You’ve sent a message and it’s been sitting on one grey tick for days. Their profile photo disappeared. Their status updates are gone. Did they block you — or just change their privacy settings? WhatsApp doesn’t send you a notification when you’re blocked, but there are reliable signals. Here’s how to read them.
The Message Delivery Tick System
One grey tick means the message was sent from your phone but not delivered to the recipient’s device. Two grey ticks mean delivered. Two blue ticks mean read. If your messages to one specific person have been stuck on one grey tick for an extended period, it’s one indicator — but not proof — of a block. Messages also stay on one tick when someone has no internet, a full phone, or has deleted WhatsApp.
Profile Photo and Last Seen Disappear
When someone blocks you, their profile photo becomes blank (or shows the default silhouette) and their Last Seen timestamp disappears from the chat. However, this alone doesn’t confirm a block — people regularly set their Last Seen and profile photo to Hidden for all contacts under their privacy settings. The absence of these doesn’t mean you’re blocked.
Status Updates Stop Appearing
If you’ve been blocked, you’ll stop seeing the person’s WhatsApp Status updates. But again, this is also consistent with them changing their Status privacy to exclude you or everyone. By itself it’s another data point, not confirmation.

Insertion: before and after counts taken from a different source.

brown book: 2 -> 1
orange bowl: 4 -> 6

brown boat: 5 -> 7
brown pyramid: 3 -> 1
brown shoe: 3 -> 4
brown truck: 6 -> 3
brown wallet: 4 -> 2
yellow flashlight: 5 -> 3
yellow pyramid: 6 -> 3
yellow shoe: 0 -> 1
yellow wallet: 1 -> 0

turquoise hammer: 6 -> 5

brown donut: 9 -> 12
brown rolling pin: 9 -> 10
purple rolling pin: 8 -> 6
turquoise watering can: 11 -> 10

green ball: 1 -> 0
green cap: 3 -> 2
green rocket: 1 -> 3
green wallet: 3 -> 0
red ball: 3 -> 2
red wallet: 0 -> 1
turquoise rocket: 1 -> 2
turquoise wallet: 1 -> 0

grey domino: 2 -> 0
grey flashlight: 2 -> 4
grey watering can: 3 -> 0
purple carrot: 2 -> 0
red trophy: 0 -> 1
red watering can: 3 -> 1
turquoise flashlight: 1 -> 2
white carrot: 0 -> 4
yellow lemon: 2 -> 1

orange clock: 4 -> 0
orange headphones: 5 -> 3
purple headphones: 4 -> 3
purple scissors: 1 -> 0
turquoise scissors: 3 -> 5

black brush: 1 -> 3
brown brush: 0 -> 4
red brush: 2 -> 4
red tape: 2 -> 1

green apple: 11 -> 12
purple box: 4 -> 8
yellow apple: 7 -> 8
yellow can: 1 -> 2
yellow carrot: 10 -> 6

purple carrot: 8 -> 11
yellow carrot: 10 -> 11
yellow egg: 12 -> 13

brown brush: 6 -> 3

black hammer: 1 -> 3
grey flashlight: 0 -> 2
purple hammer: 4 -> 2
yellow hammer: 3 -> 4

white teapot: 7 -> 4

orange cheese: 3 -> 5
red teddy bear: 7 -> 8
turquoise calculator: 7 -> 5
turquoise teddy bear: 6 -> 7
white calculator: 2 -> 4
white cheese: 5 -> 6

Call Attempts Never Connect
Try making a WhatsApp voice call to the person. If you’re blocked, the call will ring endlessly on your end but never connect or show any response — it won’t go to voicemail because WhatsApp doesn’t have voicemail. If the person is available and you’re not blocked, calls typically connect or ring a limited number of times.
Group Chat Test
Create a new WhatsApp group and attempt to add the person who may have blocked you. If you see the error message ‘You can’t add this person because they may have changed their phone number or their privacy settings prevent it,’ that’s a strong indicator of being blocked. This is the most reliable single test available.
What Definitely Doesn’t Confirm a Block
Not seeing their online status, not getting read receipts, and not seeing profile updates can all be explained by privacy settings alone. None of these individually confirm a block. The combination of multiple indicators — persistent one tick, no profile photo, no status updates, failed calls, and the group add error — together makes a block very likely.
If You’ve Been Blocked
If the evidence points to a block, respect it. There’s no legitimate workaround that isn’t considered harassment. WhatsApp’s block feature exists for a reason and attempting to circumvent it — creating new accounts to contact someone, messaging through mutual contacts — violates WhatsApp’s terms of service and in many jurisdictions may be considered harassment.